### What you are asked to do:
I'd ask you to write out the lines below exactly, with no images.

### Given information:
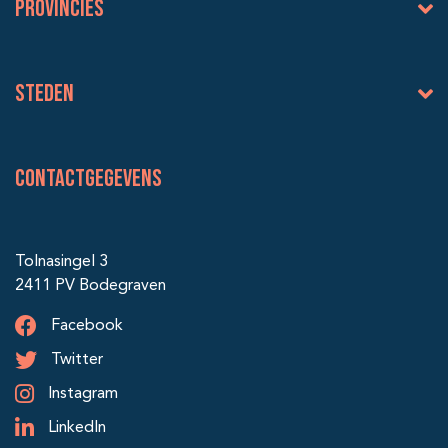
Provincies
Steden
Contactgegevens
Tolnasingel 3
2411 PV Bodegraven
Facebook
Twitter
Instagram
LinkedIn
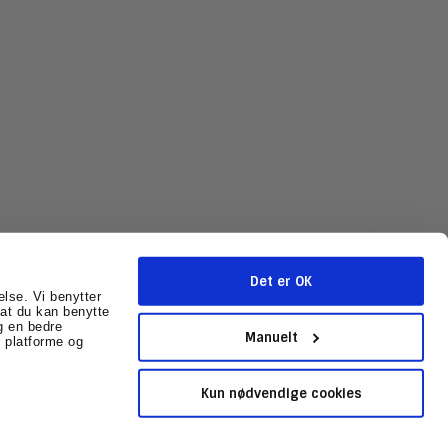
Det er OK
else. Vi benytter
r at du kan benytte
g en bedre
mballage.dk
CVR-nummer
:
31602041
Sitemap
Manuelt
 platforme og
Kun nødvendige cookies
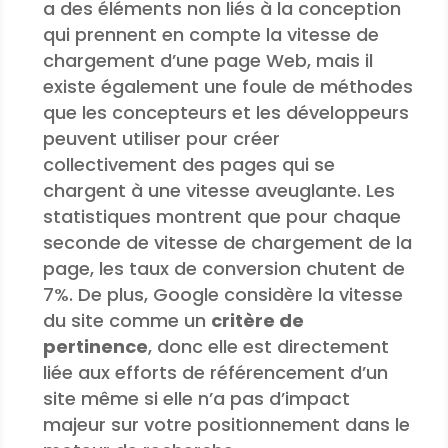
a des éléments non liés à la conception
qui prennent en compte la vitesse de
chargement d’une page Web, mais il
existe également une foule de méthodes
que les concepteurs et les développeurs
peuvent utiliser pour créer
collectivement des pages qui se
chargent à une vitesse aveuglante. Les
statistiques montrent que pour chaque
seconde de vitesse de chargement de la
page, les taux de conversion chutent de
7%. De plus, Google considère la vitesse
du site comme un
critère de
pertinence
, donc elle est directement
liée aux efforts de référencement d’un
site même si elle n’a pas d’impact
majeur sur votre positionnement dans le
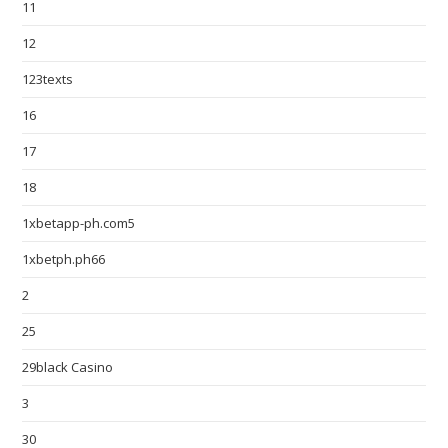
11
12
123texts
16
17
18
1xbetapp-ph.com5
1xbetph.ph66
2
25
29black Casino
3
30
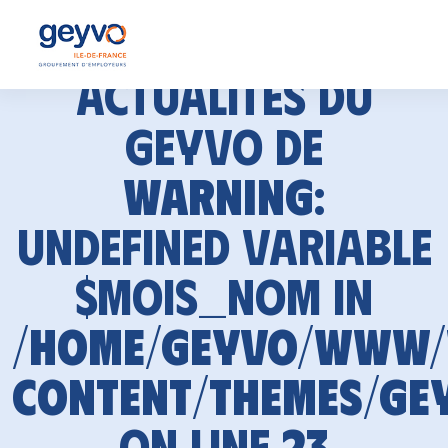
Actualités du
GEYVO de
Warning
:
Undefined variable
$mois_nom in
/home/geyvo/www
content/themes/ge
on line
23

### Solution to the exercise:
Provincies
Steden
Contactgegevens
Tolnasingel 3
2411 PV Bodegraven
Facebook
Twitter
Instagram
LinkedIn
Det er OK
else. Vi benytter
r at du kan benytte
g en bedre
mballage.dk
CVR-nummer
:
31602041
Sitemap
Manuelt
 platforme og
Kun nødvendige cookies
a des éléments non liés à la conception
qui prennent en compte la vitesse de
chargement d’une page Web, mais il
existe également une foule de méthodes
que les concepteurs et les développeurs
peuvent utiliser pour créer
collectivement des pages qui se
chargent à une vitesse aveuglante. Les
statistiques montrent que pour chaque
seconde de vitesse de chargement de la
page, les taux de conversion chutent de
7%. De plus, Google considère la vitesse
du site comme un
critère de
pertinence
, donc elle est directement
liée aux efforts de référencement d’un
site même si elle n’a pas d’impact
majeur sur votre positionnement dans le
11
12
123texts
16
17
18
1xbetapp-ph.com5
1xbetph.ph66
2
25
29black Casino
3
30
Actualités du
GEYVO de
Warning
:
Undefined variable
$mois_nom in
/home/geyvo/www
content/themes/ge
on line
23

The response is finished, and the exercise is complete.